▶ [Supplied material]
"""
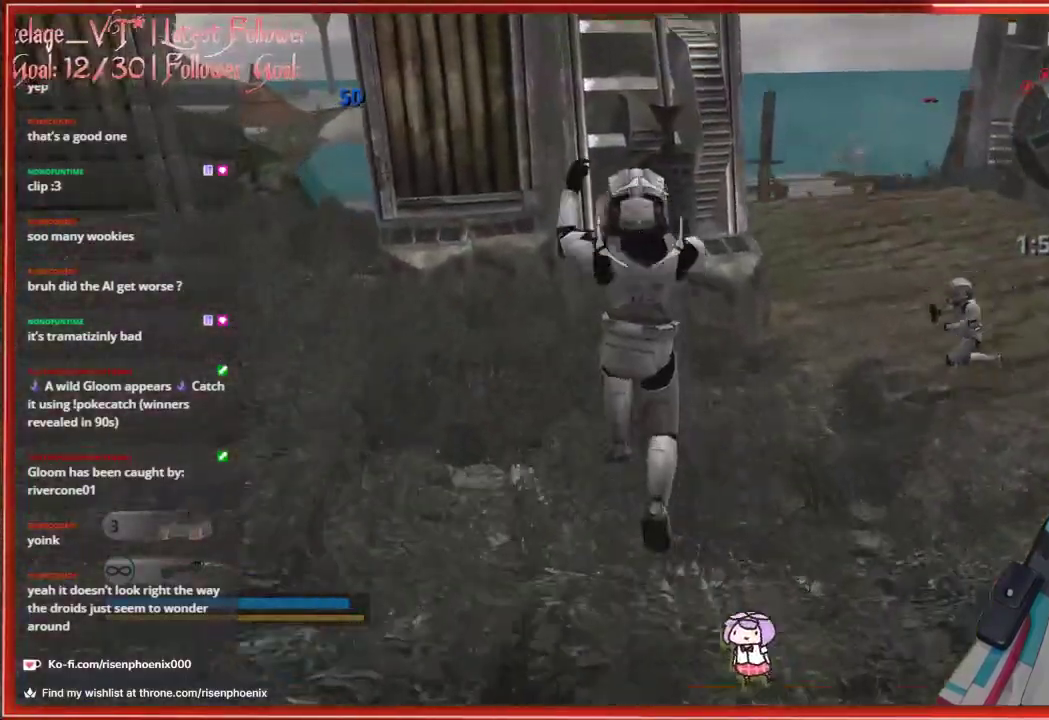
{"buttons": [], "left_stick": "up", "right_stick": "center", "events": []}
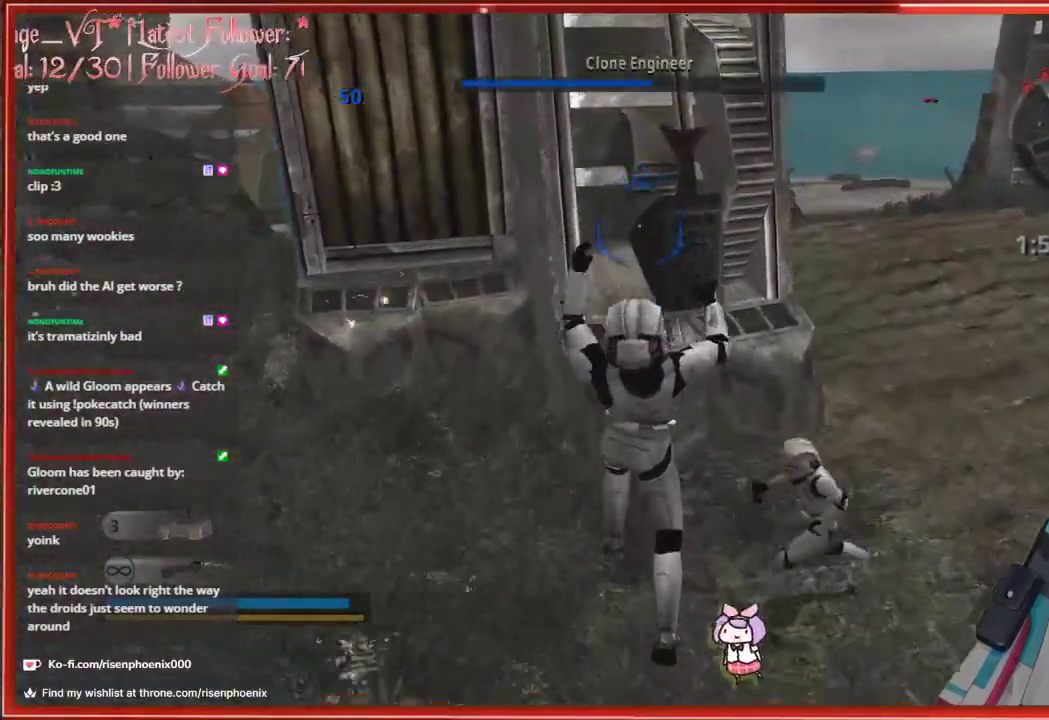
{"buttons": ["R2"], "left_stick": "up", "right_stick": "center", "events": [[467, "R2", "down"]]}
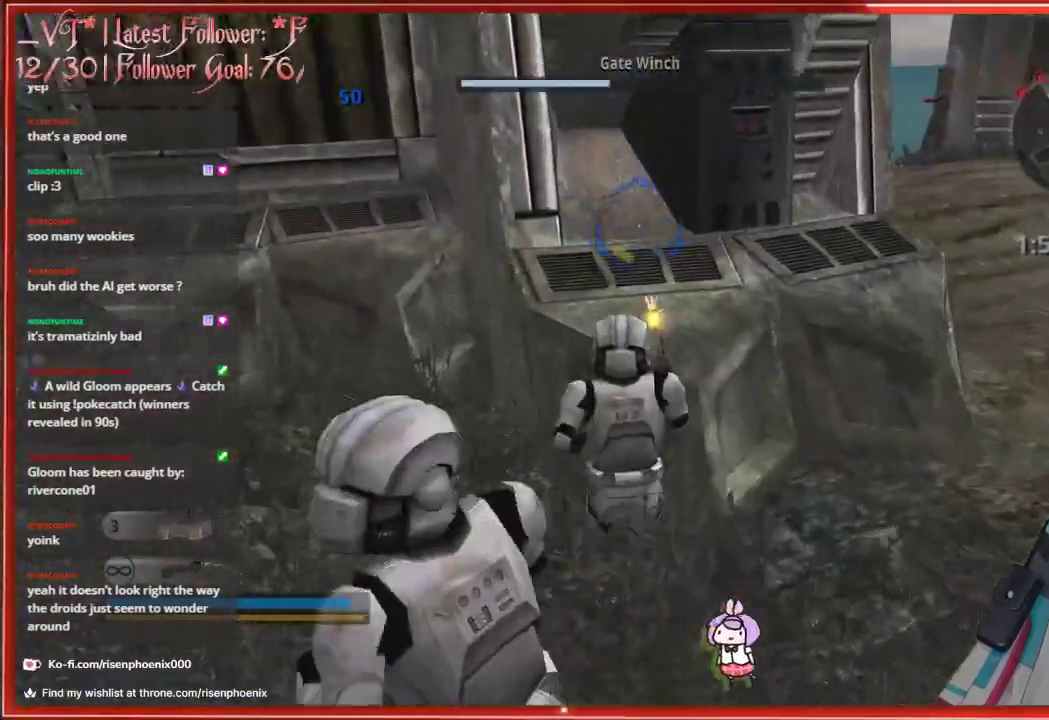
{"buttons": ["R2"], "left_stick": "center", "right_stick": "center", "events": [[233, "left_stick", "center"]]}
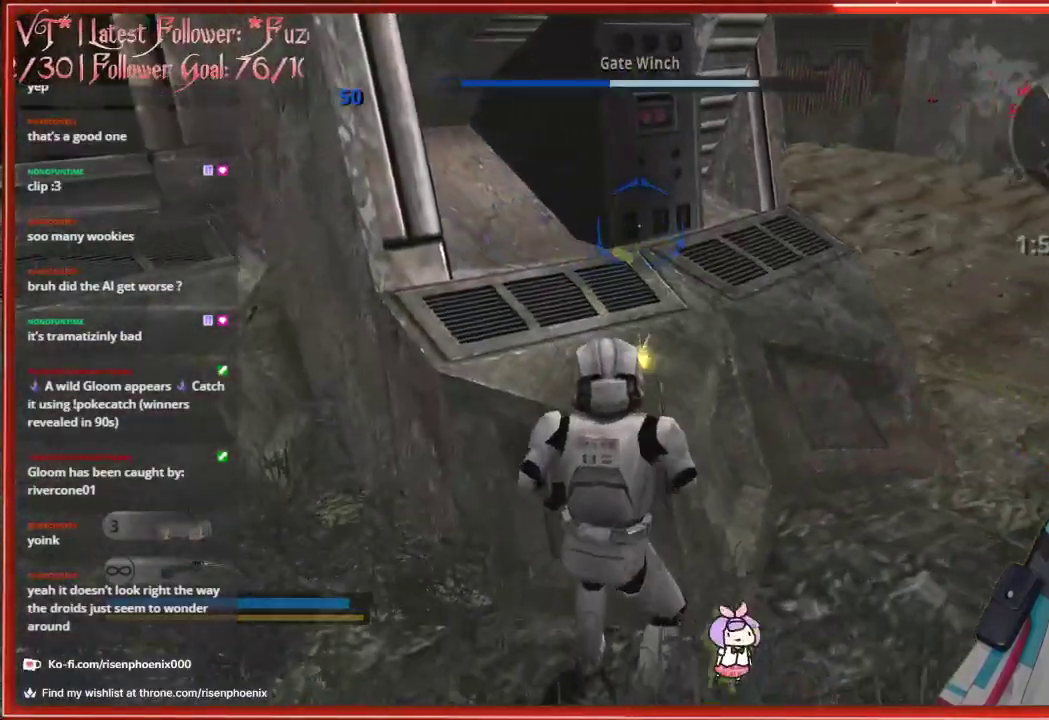
{"buttons": ["R2"], "left_stick": "center", "right_stick": "center", "events": []}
"""
▶ [Assignment] What is needed is an exact copy of the data, with the pictures removed.

▶ [Solution]
{"buttons": [], "left_stick": "up", "right_stick": "center", "events": []}
{"buttons": ["R2"], "left_stick": "up", "right_stick": "center", "events": [[467, "R2", "down"]]}
{"buttons": ["R2"], "left_stick": "center", "right_stick": "center", "events": [[233, "left_stick", "center"]]}
{"buttons": ["R2"], "left_stick": "center", "right_stick": "center", "events": []}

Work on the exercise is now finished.